Brief:
Could you transcribe every record below exactly, leaving out any pictures?

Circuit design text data
※
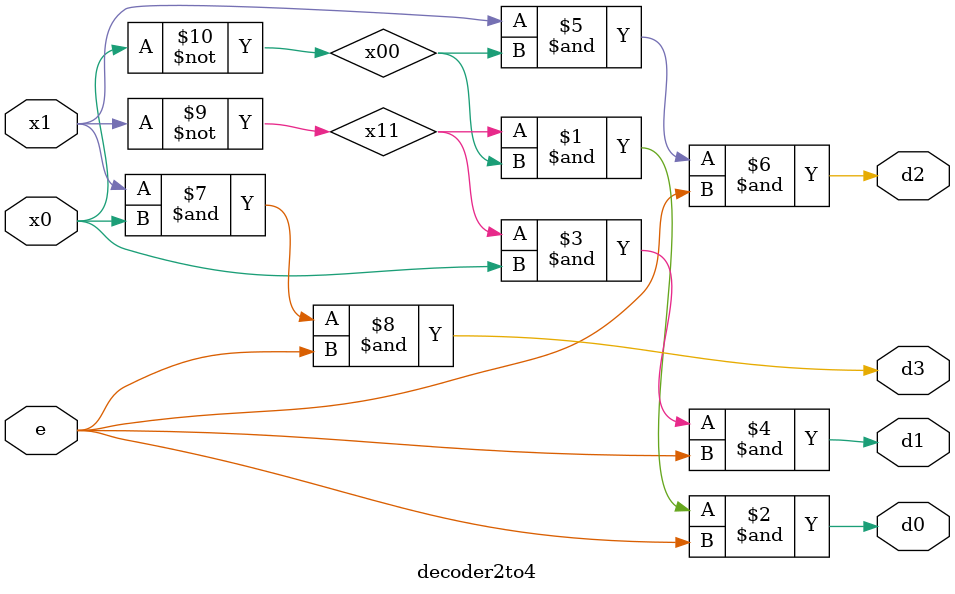
<source format=v>
`timescale 1ns / 1ps


module decoder2to4(
    input x1,
    input x0,
    input e,
    output wire d0, d1, d2, d3
    );
    
    wire x11, x00;
    not 
        inv1 (x11, x1),
        inv2 (x00, x0);
    and
        and1 (d0, x11, x00, e),
        and2 (d1, x11, x0, e),
        and3 (d2, x1, x00, e),
        and4 (d3, x1, x0, e);
    
endmodule

</source>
※
Exercise response:
<source format=v>
`timescale 1ns / 1ps


module decoder2to4(
    input x1,
    input x0,
    input e,
    output wire d0, d1, d2, d3
    );
    
    wire x11, x00;
    not 
        inv1 (x11, x1),
        inv2 (x00, x0);
    and
        and1 (d0, x11, x00, e),
        and2 (d1, x11, x0, e),
        and3 (d2, x1, x00, e),
        and4 (d3, x1, x0, e);
    
endmodule

</source>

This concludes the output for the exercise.